I have also really enjoyed seeing the talent of other teams. Whether it’s casually watching or scouting, there is a lot of impressive players in the MCLA.
The biggest challenge has been the turnaround time of games. Recently we played two top ten offenses in Chapman and Concordia in 36 hours and the preplanning to make sure the scouts are ready is something I’ve really enjoyed doing.
DF: A few notable MCLA athletes have made appearances on the active rosters and practice squads of Major League Lacrosse teams over the years. Will the current state of professional lacrosse open additional pathways from the MCLA to the MLL?
JC: One hundred percent. The GM’s of all the MLL teams are always looking for great players regardless of where they come from. Off of our 2018 championship roster alone, we had players from NCAA D-I, D-II, D-III, MCLA and international guys all on the squad.
DF: Outside of having one less tough opponent on the roster, does Utah's jump to the NCAA leave any other residual effects on Colorado or other RMLC/Pac-12/MCLA programs from your perspective?

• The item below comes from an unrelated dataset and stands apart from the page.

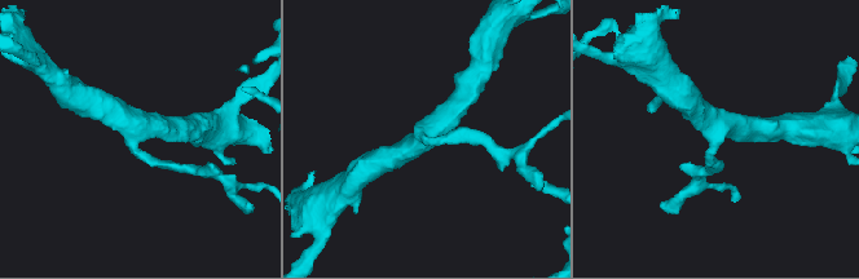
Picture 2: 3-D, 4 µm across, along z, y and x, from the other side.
{"arms": 3, "act": "open", "view": "em", "slice": "planes", "show": "letters", "pic": 2, "at": [423, 137]}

JC: Losing the AQ in the RMLC is probably the only repercussion, but the positive far outweighs that for what it does for the MCLA.
DF: When you hit the last stretch of the regular season you are seeing 2-3 of your biggest rivals before meeting them again in the conference tournament while likely traveling with all of them to nationals. Is the mental and physical preparation different for those teams than from the way you prepare for other parts of the schedule?
JC: Coach Galvin does a great job of having the guys focus on today. Whether today is practice, film, or a game, we take it one day at a time so that when that time comes, there isn’t any difference.
I’d be lying if I said there isn’t extra emotions when playing RMLC opponents, but that doesn’t have anything to do with the preparation or practice in February as opposed to May. If anything, it makes our guys prepare a little bit harder since BYU, Utah Valley, and CSU have beat some really good teams this year.
DF: Which Colorado player would you consider to be the most influential glue guy to your defense and why?
JC: It’s hard to pick just one. I am lucky enough to have four seniors on the defensive unit. Three of them are close defensemen in Nick Cottrell, Blake Sandman and Brian Mendendorp along with one short stick d-mid – and the loudest guy on the team – in Ben Palitz.
All four, along with the rest of the younger guys, make my job much easier because of their lacrosse IQ and willingness to buy into what we’re trying to accomplish.